We're here if you need to talk.  
'01 ST4 Yellow
'02 ST4s Yellow

Monsterlover

+1 to all the above.

So sorry to hear about your mom :(
"The Vincent was like a bullet that went straight; the Ducati is like the magic bullet in Dallas that went sideways and hit JFK and the Governor of Texas at the same time."--HST    **"A man who works with his hands is a laborer.  A man who works with his hands and his brain is a craftsman.  A man who works with his hands, brains, and heart is an artist."  -Louis Nizer**

LMT

I am so sorry for your loss.  Time does make the pain manageable.  I lost my mother many years ago.  The loss is no less, but the pain has subsided.

Howie

Lars, condolences from the wife and I.  Internet hugs to you and your family.

LowThudd

Very sorry to hear of your loss.
I lost my dad@13 years ago(alcohol related). It isn't easy, but as they say, time heals all wounds. RIP

Duck-Stew

Lars,

My advice is to find someone you can hug, and go do that.  As often as needed. 

((e-hugs from SoCal))
--Stuart
Bike-less Portuguese immigrant enjoying life.

Big Troubled Bear

Sorry to hear abouy your loss, my deepest condolences to your loss,

My mother passed away after what seems to me a life long battle against cancer just over a year ago, it would have been her birthday this past saturday.

If it makes you feel better the pain does go away, but not the memories.
Never attribute to malice that which can be adequately explained by stupidity.

Oldfisti

Condolences as well from upstate NY.


If you were close to her you will probably never get over it, but you will eventually get used to it.


Take solace in her memory and celebrate the life she lived.
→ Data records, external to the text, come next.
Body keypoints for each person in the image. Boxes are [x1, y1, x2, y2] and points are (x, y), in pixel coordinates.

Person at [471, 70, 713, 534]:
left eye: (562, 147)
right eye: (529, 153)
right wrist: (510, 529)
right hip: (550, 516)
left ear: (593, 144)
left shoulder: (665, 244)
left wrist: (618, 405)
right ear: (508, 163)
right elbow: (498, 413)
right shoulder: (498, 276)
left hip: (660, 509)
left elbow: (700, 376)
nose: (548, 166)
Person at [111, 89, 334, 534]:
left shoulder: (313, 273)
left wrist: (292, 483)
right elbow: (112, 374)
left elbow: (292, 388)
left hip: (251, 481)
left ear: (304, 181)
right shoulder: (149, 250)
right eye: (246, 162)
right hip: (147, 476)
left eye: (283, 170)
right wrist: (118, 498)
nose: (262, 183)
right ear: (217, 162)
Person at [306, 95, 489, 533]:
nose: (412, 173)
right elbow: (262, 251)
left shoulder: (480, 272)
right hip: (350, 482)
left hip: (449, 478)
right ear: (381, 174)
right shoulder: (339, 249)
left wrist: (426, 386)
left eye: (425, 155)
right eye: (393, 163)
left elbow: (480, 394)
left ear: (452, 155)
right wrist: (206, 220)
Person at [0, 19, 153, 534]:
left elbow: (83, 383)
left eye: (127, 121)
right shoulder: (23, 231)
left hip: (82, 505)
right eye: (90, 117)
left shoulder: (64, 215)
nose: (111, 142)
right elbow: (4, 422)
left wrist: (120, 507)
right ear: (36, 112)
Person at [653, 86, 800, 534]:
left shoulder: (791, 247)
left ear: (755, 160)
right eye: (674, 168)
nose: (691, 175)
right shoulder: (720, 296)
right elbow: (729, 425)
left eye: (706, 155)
My heart goes out to you, your family and all who knew her.


Big hugs



- Bill
Quote from: Sinister on November 06, 2008, 12:47:21 PM
It's like I keep saying:  Those who would sacrifice a free range session for a giant beer, deserve neither free range time nor a giant beer.
Quote from: KnightofNi on November 10, 2009, 04:45:16 AM
i have had guys reach back and grab my crotch in an attempt to get around me. i'll either blow in their ear or ask them politely to let go of my wang.

NAKID

Sorry to hear about your mother. I can sympathize as I lost my mother in 2004. Take care of yourself and spend time around people you love.
2005 S2R800
2006 S2R1000
2015 Monster 821

Markus

You and your family have my sincerest condolences.
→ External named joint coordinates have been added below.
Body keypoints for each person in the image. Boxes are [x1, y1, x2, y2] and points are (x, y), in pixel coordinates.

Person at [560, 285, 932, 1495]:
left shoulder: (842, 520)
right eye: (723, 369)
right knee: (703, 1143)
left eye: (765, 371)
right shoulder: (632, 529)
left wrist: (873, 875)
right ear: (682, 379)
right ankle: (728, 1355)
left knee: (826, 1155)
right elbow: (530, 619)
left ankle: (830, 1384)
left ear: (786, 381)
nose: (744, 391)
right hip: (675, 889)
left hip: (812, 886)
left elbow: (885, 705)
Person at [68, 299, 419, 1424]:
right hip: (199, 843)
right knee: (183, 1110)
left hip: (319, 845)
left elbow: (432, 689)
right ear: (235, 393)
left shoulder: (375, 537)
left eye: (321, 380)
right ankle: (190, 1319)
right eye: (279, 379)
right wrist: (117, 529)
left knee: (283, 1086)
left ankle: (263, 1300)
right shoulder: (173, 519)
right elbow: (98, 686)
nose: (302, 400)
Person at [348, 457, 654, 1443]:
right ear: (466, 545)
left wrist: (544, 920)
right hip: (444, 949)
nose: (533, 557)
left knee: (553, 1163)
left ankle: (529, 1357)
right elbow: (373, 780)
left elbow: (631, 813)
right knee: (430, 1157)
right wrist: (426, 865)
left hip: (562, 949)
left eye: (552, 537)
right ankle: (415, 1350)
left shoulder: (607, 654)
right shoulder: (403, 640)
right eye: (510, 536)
My mother passed away 9 years ago this month to cancer. I think of her every day, but I've found that as the years have passed since her death I remember her in a sort of joyful way rather than in sadness. I suppose that comes from loving someone, and knowing they would want you to continue feeling their caring after they are gone.

If I can give any advice at all it's simply to go out and try to do something fun. Enjoy life as she would have wanted you to.

I'm sorry for your loss.
2000 M966Sie
2007 ST3s ABS
www.eastcoastducaticlub.com

Slide Panda

Not that I have any advice that really hasn't been said... And I can't technically say I've lost a parent yet, though I'm in the process. My Dad's got a brain tumor, and it won't be long.

Though you've really already done it, talking about it does help - and yes, it can be easier to do so on a place like then, than face to face at times.

Just remember her well, and try to be the person she thought you were. It will hurt for some time, but time heals.
-Throttle's on the right, so are the brakes.  Good luck.
- '00 M900S with all the farkles
- '08 KTM 690 StupidMoto
- '07 Triumph 675 Track bike.

drew.bradshaw

Remember the things you loved about her, all the little things that made her special, and have someone close to hug.